### SUPPLIED PASSAGE
Judge Wendy Williams Berger – Nominee for the U.S. District Court for the Middle District of Florida

Judge Wendy Williams Berger is not a stranger to the art of judging, having been a state judge in Florida for the last thirteen years.  Berger, who served as an aide under Gov. Jeb Bush, looks favored to take a lifetime appointment on the Florida federal bench.

Background

Berger was born Wendy Leigh Williams on December 1, 1968 in Athens, Georgia.  Berger graduated cum laude from Florida State University in 1990 and from the Florida State University College of Law in 1992.[1]  After graduating, Berger joined the Office of the State’s Attorney for the Seventh Judicial Circuit in St. Augustine.[2]

In 2001, Berger joined the Office of Governor Jeb Bush as Assistant General Counsel and a Clemency Aide.[3]  She held that position until she was appointed in 2005 to be a Circuit Judge on the Seventh Judicial Circuit.[4]  In 2012, Gov. Rick Scott elevated Berger to be on the Fifth District Court of Appeal.[5]  She holds that position today.

### DATASET ROWS

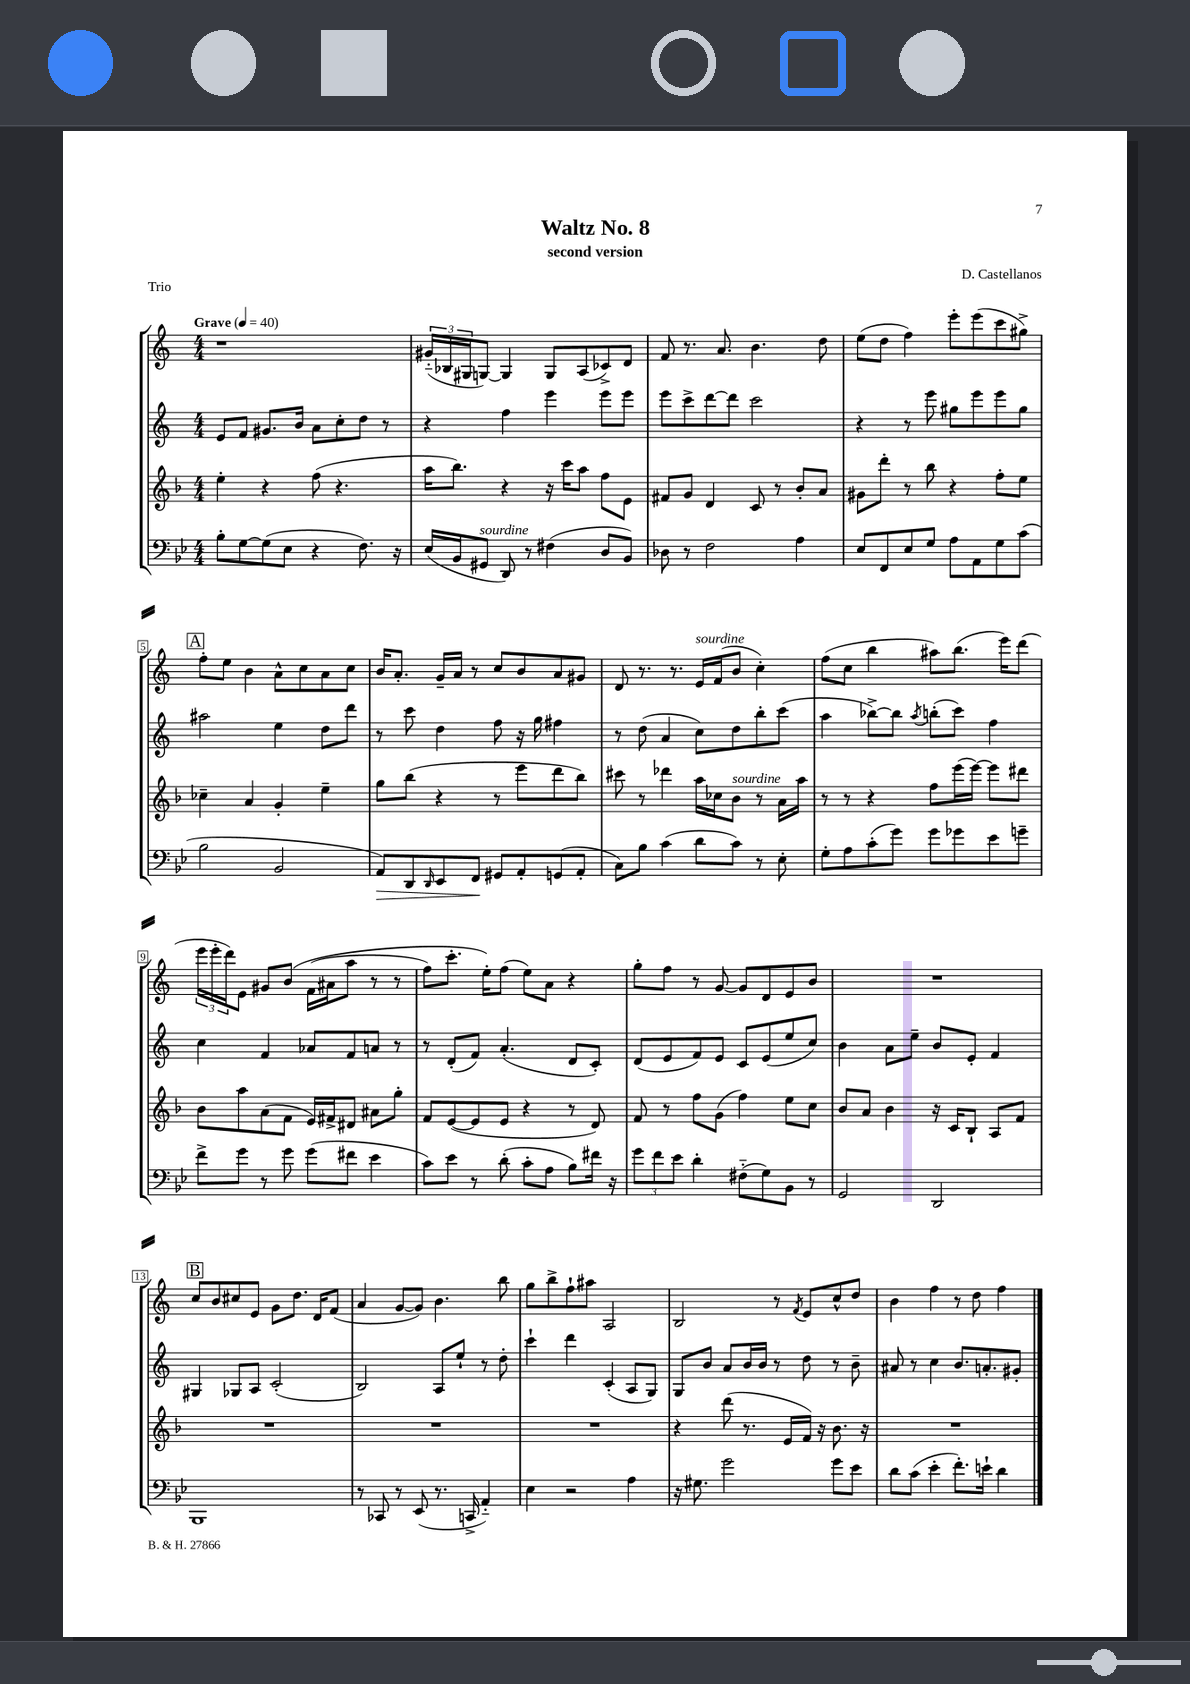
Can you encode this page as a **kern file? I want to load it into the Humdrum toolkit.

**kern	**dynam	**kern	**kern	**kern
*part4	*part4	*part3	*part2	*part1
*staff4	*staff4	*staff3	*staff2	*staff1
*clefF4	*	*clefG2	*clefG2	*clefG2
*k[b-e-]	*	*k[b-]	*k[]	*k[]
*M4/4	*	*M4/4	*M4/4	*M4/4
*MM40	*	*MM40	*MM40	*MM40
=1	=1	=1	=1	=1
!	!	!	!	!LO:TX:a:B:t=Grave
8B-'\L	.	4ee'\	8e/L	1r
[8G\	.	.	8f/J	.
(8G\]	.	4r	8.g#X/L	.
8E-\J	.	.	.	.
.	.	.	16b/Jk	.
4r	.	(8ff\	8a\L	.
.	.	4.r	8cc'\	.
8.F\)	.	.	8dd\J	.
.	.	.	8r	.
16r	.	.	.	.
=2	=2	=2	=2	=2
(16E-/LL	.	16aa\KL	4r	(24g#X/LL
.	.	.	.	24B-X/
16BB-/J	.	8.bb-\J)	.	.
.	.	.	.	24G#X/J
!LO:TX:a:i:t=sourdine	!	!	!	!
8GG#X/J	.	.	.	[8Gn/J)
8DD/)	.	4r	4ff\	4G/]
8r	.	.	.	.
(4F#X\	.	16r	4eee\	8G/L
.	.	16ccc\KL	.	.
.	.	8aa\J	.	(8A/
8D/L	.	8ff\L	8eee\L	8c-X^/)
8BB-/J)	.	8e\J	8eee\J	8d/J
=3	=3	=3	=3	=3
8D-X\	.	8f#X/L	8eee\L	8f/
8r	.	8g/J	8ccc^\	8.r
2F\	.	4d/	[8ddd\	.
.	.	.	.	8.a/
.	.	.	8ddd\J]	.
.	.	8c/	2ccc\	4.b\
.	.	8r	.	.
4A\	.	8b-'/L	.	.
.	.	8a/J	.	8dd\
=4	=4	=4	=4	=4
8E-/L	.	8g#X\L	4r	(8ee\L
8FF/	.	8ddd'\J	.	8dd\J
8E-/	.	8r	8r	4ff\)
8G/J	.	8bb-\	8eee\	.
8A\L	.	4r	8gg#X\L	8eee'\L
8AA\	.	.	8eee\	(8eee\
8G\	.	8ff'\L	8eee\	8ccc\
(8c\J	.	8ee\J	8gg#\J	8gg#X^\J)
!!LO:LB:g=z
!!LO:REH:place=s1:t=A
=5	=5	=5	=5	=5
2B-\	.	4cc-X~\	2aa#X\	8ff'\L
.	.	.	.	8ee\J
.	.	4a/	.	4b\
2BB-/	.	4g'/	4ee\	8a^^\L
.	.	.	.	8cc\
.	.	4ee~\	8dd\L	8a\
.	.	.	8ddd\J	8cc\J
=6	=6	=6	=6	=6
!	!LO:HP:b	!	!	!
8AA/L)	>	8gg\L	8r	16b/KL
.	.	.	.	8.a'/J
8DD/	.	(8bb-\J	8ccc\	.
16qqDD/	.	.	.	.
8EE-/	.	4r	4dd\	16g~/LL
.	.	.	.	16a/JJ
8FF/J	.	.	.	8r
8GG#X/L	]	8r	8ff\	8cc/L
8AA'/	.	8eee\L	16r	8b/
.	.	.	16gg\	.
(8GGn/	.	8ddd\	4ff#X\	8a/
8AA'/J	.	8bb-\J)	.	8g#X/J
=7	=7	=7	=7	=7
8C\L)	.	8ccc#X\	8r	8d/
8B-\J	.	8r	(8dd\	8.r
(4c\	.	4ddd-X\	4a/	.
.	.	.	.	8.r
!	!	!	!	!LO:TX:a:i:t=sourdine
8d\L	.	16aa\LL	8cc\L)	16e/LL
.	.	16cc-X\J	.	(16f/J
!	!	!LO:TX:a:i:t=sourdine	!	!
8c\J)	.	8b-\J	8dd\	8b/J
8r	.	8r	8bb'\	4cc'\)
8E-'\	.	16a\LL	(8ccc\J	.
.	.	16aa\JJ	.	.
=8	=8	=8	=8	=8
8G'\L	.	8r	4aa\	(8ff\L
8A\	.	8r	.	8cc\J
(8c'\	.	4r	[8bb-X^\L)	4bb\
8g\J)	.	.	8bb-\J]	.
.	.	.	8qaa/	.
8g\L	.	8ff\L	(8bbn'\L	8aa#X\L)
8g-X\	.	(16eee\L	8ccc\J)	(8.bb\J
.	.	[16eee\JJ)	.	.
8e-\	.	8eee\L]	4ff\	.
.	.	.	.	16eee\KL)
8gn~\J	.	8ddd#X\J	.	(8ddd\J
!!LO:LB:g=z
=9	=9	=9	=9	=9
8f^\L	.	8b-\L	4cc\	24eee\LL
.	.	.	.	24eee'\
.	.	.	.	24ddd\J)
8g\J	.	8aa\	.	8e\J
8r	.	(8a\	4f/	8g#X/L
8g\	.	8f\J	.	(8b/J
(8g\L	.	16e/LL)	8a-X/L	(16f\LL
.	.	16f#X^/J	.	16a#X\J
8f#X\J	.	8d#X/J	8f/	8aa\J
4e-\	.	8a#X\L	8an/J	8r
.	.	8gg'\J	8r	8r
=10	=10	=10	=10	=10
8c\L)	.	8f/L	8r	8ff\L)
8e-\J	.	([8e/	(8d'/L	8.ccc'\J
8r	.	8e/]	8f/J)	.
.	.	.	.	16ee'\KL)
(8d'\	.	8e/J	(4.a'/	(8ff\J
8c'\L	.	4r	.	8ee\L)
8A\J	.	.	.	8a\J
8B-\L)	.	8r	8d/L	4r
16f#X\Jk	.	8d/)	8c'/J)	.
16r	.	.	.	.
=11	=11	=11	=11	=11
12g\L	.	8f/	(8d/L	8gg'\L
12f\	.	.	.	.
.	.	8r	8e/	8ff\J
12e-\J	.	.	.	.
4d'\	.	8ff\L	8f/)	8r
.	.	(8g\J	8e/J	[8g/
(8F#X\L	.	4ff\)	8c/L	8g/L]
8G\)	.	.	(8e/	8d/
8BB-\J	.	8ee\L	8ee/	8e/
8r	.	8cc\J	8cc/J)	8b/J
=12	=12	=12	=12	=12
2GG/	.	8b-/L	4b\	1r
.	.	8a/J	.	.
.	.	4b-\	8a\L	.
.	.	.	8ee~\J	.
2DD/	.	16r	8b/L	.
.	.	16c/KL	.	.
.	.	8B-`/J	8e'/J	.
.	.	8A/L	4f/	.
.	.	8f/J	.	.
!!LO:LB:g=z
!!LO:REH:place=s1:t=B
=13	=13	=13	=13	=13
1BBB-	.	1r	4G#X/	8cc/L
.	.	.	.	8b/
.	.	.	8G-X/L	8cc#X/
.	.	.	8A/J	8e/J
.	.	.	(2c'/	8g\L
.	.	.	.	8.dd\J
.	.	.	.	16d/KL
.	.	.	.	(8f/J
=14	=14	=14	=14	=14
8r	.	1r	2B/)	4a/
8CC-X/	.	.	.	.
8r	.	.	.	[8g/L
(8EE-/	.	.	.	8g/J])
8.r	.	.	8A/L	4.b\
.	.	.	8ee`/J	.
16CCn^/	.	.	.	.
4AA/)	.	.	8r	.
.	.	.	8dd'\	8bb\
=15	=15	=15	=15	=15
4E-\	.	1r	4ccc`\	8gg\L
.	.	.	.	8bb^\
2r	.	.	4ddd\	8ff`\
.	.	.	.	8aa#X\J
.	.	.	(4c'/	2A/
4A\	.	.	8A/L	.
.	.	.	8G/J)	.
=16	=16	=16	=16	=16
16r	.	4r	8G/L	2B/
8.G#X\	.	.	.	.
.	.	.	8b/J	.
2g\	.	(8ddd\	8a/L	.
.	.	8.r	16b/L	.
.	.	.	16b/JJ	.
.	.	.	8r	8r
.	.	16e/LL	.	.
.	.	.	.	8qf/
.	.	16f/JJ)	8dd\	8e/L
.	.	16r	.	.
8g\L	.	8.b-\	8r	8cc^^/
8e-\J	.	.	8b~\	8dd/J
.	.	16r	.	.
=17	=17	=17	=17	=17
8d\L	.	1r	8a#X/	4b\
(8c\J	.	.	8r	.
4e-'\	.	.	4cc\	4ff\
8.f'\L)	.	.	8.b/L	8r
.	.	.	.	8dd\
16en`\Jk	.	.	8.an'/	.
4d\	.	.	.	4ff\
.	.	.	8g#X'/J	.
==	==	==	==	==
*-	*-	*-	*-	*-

### DIRECTIONS
Copy out the profile of Judge Wendy Williams Berger above in full, word for word.

### SOLUTION TO THE EXERCISE
Judge Wendy Williams Berger – Nominee for the U.S. District Court for the Middle District of Florida

Judge Wendy Williams Berger is not a stranger to the art of judging, having been a state judge in Florida for the last thirteen years.  Berger, who served as an aide under Gov. Jeb Bush, looks favored to take a lifetime appointment on the Florida federal bench.

Background

Berger was born Wendy Leigh Williams on December 1, 1968 in Athens, Georgia.  Berger graduated cum laude from Florida State University in 1990 and from the Florida State University College of Law in 1992.[1]  After graduating, Berger joined the Office of the State’s Attorney for the Seventh Judicial Circuit in St. Augustine.[2]

In 2001, Berger joined the Office of Governor Jeb Bush as Assistant General Counsel and a Clemency Aide.[3]  She held that position until she was appointed in 2005 to be a Circuit Judge on the Seventh Judicial Circuit.[4]  In 2012, Gov. Rick Scott elevated Berger to be on the Fifth District Court of Appeal.[5]  She holds that position today.